The second highlighted phrase is potentially important, because it indicates that 0 hit points represents an important threshold: prior to that any injuries or other damage received are not sufficient to impair the creature's ability to act in combat.

With all this in mind, we can come to a conclusion: hit points are a poor abstraction for representing blood loss. Ultimately, the purpose of hit points is to track combat damage, and that doesn't match the situation of a person purposefully letting their own blood. Hence, I would not recommend using loss and gain of hit points to model loss and restoration of blood. Instead, let's look at the symptoms of anemia and try to find a D&D mechanic that comes close to modeling them.

Recommendation: Model anemia with exhaustion

Wikipedia gives the following as common symptoms of anemia (the condition that would result from excess blood loss):

Most commonly, people with anemia report feelings of weakness or fatigue, and sometimes poor concentration. They may also report shortness of breath on exertion.
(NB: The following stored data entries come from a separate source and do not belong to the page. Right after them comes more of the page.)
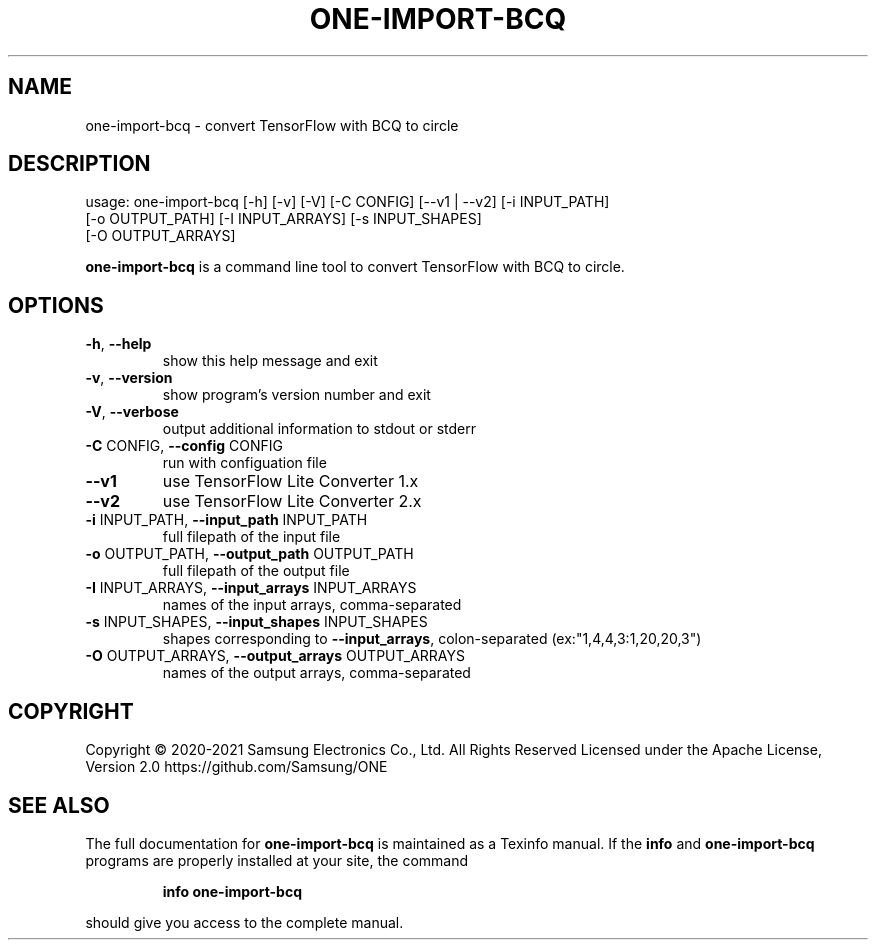.TH ONE-IMPORT-BCQ "1" "August 2021" "one-import-bcq version 1.17.0" "User Commands"
.SH NAME
one-import-bcq \- convert TensorFlow with BCQ to circle
.SH DESCRIPTION
usage: one\-import\-bcq [\-h] [\-v] [\-V] [\-C CONFIG] [\-\-v1 | \-\-v2] [\-i INPUT_PATH]
.br
[\-o OUTPUT_PATH] [\-I INPUT_ARRAYS] [\-s INPUT_SHAPES]
.br
[\-O OUTPUT_ARRAYS]
.PP
\fBone\-import\-bcq\fR is a command line tool to convert TensorFlow with BCQ to circle.
.SH OPTIONS
.TP
\fB\-h\fR, \fB\-\-help\fR
show this help message and exit
.TP
\fB\-v\fR, \fB\-\-version\fR
show program's version number and exit
.TP
\fB\-V\fR, \fB\-\-verbose\fR
output additional information to stdout or stderr
.TP
\fB\-C\fR CONFIG, \fB\-\-config\fR CONFIG
run with configuation file
.TP
\fB\-\-v1\fR
use TensorFlow Lite Converter 1.x
.TP
\fB\-\-v2\fR
use TensorFlow Lite Converter 2.x
.TP
\fB\-i\fR INPUT_PATH, \fB\-\-input_path\fR INPUT_PATH
full filepath of the input file
.TP
\fB\-o\fR OUTPUT_PATH, \fB\-\-output_path\fR OUTPUT_PATH
full filepath of the output file
.TP
\fB\-I\fR INPUT_ARRAYS, \fB\-\-input_arrays\fR INPUT_ARRAYS
names of the input arrays, comma\-separated
.TP
\fB\-s\fR INPUT_SHAPES, \fB\-\-input_shapes\fR INPUT_SHAPES
shapes corresponding to \fB\-\-input_arrays\fR, colon\-separated (ex:"1,4,4,3:1,20,20,3")
.TP
\fB\-O\fR OUTPUT_ARRAYS, \fB\-\-output_arrays\fR OUTPUT_ARRAYS
names of the output arrays, comma\-separated
.SH COPYRIGHT
Copyright \(co 2020\-2021 Samsung Electronics Co., Ltd. All Rights Reserved
Licensed under the Apache License, Version 2.0
https://github.com/Samsung/ONE
.SH "SEE ALSO"
The full documentation for
.B one-import-bcq
is maintained as a Texinfo manual.  If the
.B info
and
.B one-import-bcq
programs are properly installed at your site, the command
.IP
.B info one-import-bcq
.PP
should give you access to the complete manual.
In very severe anemia, the body may compensate for the lack of oxygen-carrying capability of the blood by increasing cardiac output. The patient may have symptoms related to this, such as palpitations, angina (if pre-existing heart disease is present), intermittent claudication of the legs, and symptoms of heart failure.

If we take a look at the consequences of exhaustion in D&D, we'll find a pretty good match for these symptoms:

  1. Disadvantage on ability checks
  2. Speed halved
  3. Disadvantage on attack rolls and saving throws
  4. Hit point maximum halved
  5. Speed reduced to 0
  6. Death

Hence, I would recommend that if a character intentionally loses enough blood to cause adverse effects, they should start suffering progressive levels of exhaustion, which are in turn removable by the usual means, such as finishing a long rest and ingesting some food and drink or casting Greater Restoration. (Conveniently, the common means of removing exhaustion just happen to be things that could plausibly heal anemia that is caused by blood loss.)

In addition, I would probably rule that a spell like Regenerate would literally regenerate all your blood cells and thus cure the anemia after some time. This is based on the ability of Regenerate to cure other severe forms of injury not represented by mere loss of hit points, such as those in the Lingering Injuries table of the DMG.


While I originally came up with the idea to use exhaustion to model blood loss from scratch by comparing symptoms to mechanics as described above, it turns out that there is at least one instance in the rules as written where exhaustion is explicitly used to model blood loss: the Living Armor magic item from Eberron: Rising from the Last War, pg. 278:

The armor requires fresh blood be fed to it. Immediately after you finish any long rest, you must either feed half of your remaining Hit Dice to the armor (round up) or take 1 level of exhaustion.

Of note, this item also suggests an alternative means to model blood loss: spending hit dice.